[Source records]
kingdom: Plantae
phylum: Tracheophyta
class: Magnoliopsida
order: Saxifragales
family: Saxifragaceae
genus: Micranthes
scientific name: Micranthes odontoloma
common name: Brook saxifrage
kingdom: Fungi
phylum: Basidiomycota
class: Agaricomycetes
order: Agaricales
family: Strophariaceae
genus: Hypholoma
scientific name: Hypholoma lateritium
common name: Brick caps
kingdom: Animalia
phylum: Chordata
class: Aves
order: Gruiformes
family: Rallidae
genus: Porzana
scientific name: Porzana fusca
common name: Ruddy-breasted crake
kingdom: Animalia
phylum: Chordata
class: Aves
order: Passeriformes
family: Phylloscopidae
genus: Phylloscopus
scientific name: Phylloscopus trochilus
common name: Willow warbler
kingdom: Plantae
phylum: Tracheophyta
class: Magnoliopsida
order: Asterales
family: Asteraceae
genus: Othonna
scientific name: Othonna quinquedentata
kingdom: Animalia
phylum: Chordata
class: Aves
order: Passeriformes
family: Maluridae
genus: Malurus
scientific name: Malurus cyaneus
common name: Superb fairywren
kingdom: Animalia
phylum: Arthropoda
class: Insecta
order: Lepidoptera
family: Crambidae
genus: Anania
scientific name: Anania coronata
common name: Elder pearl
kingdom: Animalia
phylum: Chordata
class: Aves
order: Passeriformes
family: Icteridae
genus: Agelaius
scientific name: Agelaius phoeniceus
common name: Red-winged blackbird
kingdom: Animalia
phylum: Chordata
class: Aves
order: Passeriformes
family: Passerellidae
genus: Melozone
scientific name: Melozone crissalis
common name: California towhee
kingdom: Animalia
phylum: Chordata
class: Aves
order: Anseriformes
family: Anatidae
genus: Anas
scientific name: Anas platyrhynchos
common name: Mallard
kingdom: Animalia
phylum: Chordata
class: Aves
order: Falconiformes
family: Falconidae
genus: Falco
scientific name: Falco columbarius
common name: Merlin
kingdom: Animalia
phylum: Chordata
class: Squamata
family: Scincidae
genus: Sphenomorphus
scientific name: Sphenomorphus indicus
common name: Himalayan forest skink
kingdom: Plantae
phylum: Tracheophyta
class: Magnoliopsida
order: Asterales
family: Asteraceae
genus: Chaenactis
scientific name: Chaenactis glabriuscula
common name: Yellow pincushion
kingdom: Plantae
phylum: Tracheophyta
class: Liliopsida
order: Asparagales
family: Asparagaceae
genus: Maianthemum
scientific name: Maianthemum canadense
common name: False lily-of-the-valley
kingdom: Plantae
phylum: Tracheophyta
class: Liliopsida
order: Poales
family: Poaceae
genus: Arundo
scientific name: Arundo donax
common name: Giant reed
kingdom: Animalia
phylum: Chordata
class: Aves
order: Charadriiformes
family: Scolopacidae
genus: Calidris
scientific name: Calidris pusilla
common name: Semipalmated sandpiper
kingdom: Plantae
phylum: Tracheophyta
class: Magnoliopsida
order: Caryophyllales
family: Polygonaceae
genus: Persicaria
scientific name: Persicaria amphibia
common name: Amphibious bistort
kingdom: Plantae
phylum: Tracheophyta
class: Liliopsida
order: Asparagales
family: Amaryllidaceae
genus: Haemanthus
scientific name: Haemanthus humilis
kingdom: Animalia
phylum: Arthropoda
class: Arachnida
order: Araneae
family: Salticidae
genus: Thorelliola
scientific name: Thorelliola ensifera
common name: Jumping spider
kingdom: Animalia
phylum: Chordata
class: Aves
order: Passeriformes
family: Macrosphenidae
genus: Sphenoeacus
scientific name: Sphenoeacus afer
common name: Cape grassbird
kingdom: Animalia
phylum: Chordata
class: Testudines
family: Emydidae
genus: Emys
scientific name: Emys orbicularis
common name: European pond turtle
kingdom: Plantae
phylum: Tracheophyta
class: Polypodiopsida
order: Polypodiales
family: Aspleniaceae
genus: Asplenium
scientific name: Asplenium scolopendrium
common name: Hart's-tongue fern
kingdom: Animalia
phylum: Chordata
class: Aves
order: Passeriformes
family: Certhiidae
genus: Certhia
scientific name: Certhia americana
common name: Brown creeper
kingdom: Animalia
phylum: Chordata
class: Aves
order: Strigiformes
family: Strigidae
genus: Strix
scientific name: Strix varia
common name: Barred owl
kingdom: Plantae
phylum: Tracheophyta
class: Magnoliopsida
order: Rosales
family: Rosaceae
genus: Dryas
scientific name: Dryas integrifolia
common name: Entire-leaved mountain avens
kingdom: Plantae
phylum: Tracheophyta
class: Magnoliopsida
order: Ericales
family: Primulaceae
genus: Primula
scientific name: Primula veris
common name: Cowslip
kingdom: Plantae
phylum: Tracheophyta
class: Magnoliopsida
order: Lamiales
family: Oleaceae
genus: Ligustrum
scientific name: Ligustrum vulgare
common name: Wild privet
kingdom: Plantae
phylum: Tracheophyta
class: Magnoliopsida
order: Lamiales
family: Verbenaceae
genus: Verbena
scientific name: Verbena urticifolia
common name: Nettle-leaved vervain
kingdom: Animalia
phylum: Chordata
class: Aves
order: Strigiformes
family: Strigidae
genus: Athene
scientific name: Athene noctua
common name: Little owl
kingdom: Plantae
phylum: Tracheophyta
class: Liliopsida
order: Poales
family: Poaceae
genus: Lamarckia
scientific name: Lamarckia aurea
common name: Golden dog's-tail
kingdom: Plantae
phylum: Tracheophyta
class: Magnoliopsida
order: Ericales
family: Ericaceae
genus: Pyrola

- **WHAT NEEDS TO BE DONE**:
Please quote everything in the entries from the line containing "family: Oleaceae" down to the line containing "scientific name: Verbena urticifolia", with both of those lines included.

- **ANSWER TO THE EXERCISE**:
family: Oleaceae
genus: Ligustrum
scientific name: Ligustrum vulgare
common name: Wild privet
kingdom: Plantae
phylum: Tracheophyta
class: Magnoliopsida
order: Lamiales
family: Verbenaceae
genus: Verbena
scientific name: Verbena urticifolia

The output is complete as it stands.